→ **Exercise brief**: After the line containing "Page size: 1275x1650.", write nothing more; before it, reproduce every line of the material below exactly, starting with the first.

→ **Listed entries**:

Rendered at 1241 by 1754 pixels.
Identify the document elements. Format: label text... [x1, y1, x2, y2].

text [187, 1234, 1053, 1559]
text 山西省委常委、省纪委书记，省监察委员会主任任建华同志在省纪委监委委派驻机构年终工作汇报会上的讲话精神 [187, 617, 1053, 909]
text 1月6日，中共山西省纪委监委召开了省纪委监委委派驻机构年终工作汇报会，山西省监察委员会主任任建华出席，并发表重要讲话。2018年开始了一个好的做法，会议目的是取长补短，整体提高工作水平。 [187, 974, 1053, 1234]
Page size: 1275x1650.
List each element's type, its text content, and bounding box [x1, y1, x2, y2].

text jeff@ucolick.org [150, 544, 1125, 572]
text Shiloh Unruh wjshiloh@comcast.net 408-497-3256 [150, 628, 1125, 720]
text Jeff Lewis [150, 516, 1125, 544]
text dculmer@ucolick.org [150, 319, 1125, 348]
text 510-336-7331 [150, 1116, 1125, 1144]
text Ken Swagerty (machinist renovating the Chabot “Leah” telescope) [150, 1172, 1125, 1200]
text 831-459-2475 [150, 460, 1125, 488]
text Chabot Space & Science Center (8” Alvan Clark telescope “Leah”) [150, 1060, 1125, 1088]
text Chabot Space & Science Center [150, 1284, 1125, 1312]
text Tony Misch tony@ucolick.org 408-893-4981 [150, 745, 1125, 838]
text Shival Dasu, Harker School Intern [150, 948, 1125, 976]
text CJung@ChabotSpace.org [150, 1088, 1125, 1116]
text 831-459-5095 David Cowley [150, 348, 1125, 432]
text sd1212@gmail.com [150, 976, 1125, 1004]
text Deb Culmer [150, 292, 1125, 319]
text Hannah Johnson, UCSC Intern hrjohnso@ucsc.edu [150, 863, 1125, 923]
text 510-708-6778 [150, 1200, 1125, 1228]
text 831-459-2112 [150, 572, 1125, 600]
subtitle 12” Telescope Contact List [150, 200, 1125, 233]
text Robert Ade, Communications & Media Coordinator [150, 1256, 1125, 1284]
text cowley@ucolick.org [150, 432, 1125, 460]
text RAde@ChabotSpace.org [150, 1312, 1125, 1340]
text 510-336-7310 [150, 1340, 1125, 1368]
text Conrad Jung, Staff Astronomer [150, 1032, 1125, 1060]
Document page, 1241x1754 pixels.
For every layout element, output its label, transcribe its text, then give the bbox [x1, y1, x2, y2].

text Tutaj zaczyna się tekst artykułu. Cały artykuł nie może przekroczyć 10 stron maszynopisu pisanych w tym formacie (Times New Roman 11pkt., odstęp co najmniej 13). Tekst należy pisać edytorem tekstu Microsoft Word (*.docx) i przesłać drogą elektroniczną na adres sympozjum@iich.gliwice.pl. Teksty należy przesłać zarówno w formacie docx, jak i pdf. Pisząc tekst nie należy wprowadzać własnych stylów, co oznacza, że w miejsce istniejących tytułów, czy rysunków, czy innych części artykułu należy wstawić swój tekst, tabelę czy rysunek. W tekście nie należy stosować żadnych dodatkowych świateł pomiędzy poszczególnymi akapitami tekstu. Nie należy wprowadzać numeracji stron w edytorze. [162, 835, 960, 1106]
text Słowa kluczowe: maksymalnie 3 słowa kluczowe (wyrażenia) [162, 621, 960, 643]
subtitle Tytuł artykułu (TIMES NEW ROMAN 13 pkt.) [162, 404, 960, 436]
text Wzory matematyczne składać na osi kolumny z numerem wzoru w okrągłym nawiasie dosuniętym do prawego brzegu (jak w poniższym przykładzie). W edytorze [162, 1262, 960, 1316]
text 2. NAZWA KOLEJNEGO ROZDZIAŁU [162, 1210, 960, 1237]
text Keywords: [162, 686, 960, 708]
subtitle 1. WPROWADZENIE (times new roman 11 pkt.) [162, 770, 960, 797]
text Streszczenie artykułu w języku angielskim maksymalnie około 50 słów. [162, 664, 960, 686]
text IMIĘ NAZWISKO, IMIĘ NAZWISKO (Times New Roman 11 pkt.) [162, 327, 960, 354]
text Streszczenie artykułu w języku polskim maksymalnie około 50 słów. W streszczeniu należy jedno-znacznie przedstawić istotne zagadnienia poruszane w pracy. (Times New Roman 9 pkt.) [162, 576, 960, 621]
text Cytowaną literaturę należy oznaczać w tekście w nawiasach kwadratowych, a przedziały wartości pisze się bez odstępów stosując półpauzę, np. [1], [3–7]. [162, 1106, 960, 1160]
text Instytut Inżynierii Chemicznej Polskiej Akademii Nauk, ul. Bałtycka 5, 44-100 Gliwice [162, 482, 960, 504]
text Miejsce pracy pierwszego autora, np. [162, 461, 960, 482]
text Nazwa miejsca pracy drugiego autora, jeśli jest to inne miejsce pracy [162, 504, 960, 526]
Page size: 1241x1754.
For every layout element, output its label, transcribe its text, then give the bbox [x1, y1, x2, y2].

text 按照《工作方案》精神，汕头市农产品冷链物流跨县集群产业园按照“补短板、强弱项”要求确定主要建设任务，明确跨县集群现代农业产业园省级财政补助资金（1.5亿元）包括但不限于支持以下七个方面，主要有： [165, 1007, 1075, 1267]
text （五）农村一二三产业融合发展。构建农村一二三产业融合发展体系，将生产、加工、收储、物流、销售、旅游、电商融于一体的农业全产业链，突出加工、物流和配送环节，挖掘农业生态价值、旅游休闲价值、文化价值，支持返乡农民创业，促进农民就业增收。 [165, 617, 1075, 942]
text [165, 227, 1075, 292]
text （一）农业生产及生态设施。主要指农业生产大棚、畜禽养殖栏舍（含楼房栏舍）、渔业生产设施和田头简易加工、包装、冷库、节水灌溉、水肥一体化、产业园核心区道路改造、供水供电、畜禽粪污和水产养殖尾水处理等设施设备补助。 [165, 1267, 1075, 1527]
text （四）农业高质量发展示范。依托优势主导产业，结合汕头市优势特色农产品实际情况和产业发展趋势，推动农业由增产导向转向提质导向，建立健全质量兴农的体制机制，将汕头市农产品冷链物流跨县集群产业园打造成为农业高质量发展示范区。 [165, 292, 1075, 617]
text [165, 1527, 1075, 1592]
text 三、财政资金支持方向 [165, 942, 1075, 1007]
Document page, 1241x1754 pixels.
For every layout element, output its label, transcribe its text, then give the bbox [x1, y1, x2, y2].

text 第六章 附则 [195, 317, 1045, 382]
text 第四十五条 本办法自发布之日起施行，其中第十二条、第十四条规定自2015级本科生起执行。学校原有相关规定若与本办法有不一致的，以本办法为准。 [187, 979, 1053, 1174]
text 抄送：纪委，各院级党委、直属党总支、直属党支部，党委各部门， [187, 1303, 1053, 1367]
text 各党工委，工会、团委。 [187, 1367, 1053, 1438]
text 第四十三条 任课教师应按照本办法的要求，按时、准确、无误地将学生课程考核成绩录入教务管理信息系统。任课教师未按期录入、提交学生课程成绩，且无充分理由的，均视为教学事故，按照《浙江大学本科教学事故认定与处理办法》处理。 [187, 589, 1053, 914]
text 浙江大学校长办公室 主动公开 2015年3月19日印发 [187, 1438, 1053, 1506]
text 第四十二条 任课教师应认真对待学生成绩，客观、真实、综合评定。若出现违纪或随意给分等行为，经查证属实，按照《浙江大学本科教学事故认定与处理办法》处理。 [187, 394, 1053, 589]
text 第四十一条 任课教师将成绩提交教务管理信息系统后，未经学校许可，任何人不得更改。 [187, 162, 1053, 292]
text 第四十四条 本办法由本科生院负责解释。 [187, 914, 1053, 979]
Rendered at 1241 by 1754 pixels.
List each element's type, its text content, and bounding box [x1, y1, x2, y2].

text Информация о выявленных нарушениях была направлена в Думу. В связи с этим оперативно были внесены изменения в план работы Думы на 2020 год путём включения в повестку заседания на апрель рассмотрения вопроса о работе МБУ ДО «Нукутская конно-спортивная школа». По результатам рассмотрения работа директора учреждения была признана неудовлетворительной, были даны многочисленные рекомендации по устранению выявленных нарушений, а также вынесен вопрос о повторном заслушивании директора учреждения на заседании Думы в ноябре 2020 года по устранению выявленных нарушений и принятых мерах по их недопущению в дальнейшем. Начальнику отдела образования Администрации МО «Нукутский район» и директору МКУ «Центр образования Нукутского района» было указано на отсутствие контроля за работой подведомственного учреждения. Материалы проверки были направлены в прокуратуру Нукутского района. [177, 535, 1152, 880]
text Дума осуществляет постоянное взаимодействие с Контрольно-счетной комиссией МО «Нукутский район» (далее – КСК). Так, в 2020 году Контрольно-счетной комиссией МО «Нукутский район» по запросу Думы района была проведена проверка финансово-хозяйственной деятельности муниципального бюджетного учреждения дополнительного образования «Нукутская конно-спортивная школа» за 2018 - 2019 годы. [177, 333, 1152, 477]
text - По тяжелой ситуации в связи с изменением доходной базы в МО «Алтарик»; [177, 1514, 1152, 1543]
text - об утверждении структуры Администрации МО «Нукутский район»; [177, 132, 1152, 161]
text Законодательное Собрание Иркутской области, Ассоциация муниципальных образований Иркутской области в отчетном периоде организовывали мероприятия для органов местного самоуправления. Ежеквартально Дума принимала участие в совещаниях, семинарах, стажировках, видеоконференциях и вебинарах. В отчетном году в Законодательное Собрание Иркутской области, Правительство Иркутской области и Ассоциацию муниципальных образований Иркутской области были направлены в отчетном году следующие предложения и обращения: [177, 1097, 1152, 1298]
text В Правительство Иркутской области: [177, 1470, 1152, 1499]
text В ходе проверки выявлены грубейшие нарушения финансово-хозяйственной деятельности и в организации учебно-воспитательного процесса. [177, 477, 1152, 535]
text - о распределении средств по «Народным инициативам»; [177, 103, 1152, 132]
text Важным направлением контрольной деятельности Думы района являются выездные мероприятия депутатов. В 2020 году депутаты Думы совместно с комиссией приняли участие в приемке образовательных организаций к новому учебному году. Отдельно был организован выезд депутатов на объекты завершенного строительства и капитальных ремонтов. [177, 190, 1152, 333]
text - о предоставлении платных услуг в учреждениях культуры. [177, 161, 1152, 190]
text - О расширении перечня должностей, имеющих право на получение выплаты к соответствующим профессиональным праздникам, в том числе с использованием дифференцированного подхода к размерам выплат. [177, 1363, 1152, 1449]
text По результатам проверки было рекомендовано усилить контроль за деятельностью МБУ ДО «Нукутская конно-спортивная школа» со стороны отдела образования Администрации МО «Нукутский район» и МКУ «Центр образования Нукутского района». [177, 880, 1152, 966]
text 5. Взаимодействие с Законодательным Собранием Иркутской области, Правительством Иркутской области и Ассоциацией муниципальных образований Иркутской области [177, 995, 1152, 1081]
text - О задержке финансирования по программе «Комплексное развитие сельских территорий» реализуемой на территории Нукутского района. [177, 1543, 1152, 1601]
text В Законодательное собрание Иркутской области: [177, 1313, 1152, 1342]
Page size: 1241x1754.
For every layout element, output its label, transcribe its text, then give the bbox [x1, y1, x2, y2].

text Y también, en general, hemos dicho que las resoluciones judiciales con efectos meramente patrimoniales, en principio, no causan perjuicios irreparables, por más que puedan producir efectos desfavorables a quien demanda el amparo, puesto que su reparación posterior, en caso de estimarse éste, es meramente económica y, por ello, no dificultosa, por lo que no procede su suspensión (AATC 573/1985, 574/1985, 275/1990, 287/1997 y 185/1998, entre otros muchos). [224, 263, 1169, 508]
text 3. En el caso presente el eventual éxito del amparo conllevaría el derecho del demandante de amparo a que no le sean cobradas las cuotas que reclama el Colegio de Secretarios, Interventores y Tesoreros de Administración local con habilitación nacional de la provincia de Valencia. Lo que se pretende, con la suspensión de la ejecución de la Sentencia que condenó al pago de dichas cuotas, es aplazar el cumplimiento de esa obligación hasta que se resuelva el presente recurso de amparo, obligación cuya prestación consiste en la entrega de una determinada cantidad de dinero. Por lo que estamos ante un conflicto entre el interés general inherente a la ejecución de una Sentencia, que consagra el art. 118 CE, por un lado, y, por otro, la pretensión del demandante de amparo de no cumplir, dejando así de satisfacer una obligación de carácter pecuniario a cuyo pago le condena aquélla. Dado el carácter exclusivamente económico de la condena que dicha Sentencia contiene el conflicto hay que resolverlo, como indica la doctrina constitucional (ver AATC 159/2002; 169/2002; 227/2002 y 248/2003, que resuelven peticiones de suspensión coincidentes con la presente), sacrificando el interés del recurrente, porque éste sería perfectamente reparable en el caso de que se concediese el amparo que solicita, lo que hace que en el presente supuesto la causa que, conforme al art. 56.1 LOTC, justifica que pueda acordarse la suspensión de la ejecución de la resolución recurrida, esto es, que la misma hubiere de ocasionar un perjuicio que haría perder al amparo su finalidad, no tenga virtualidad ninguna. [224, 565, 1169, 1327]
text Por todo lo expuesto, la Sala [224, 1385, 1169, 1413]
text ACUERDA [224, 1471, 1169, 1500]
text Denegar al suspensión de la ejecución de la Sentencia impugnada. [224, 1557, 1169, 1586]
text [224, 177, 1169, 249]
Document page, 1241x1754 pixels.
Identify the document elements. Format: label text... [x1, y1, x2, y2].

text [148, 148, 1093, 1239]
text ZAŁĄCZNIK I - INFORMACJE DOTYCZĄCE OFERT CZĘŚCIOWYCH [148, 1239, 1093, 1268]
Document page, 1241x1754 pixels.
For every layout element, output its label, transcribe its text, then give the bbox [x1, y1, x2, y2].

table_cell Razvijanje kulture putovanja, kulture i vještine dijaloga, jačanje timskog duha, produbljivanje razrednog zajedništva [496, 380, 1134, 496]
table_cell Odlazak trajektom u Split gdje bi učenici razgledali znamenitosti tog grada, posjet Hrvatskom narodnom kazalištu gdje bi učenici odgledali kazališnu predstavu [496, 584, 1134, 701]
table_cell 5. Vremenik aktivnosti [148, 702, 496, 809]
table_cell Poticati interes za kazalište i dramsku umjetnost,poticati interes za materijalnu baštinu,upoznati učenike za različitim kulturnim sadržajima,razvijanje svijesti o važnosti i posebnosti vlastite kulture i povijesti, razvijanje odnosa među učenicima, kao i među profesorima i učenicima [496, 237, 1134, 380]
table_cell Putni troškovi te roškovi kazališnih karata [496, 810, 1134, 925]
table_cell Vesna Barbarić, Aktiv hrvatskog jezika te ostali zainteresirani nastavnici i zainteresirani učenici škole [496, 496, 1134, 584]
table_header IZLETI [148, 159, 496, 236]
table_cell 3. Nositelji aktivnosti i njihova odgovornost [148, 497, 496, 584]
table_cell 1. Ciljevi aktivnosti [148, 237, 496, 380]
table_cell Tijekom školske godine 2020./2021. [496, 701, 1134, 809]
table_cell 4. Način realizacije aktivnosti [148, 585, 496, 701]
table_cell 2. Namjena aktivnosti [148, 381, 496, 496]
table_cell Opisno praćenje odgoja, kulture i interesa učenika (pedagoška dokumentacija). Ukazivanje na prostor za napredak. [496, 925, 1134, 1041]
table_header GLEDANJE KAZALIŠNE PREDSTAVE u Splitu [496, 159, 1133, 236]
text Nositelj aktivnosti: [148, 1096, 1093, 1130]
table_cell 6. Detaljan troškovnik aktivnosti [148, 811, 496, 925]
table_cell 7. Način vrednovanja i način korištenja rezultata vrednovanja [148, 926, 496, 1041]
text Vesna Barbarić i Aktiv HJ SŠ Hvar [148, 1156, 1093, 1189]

→ **Result**:
Rendered at 1241 by 1754 pixels.
Identify the document elements. Format: label text... [x1, y1, x2, y2].

text [187, 1234, 1053, 1559]
text 山西省委常委、省纪委书记，省监察委员会主任任建华同志在省纪委监委委派驻机构年终工作汇报会上的讲话精神 [187, 617, 1053, 909]
text 1月6日，中共山西省纪委监委召开了省纪委监委委派驻机构年终工作汇报会，山西省监察委员会主任任建华出席，并发表重要讲话。2018年开始了一个好的做法，会议目的是取长补短，整体提高工作水平。 [187, 974, 1053, 1234]
Page size: 1275x1650.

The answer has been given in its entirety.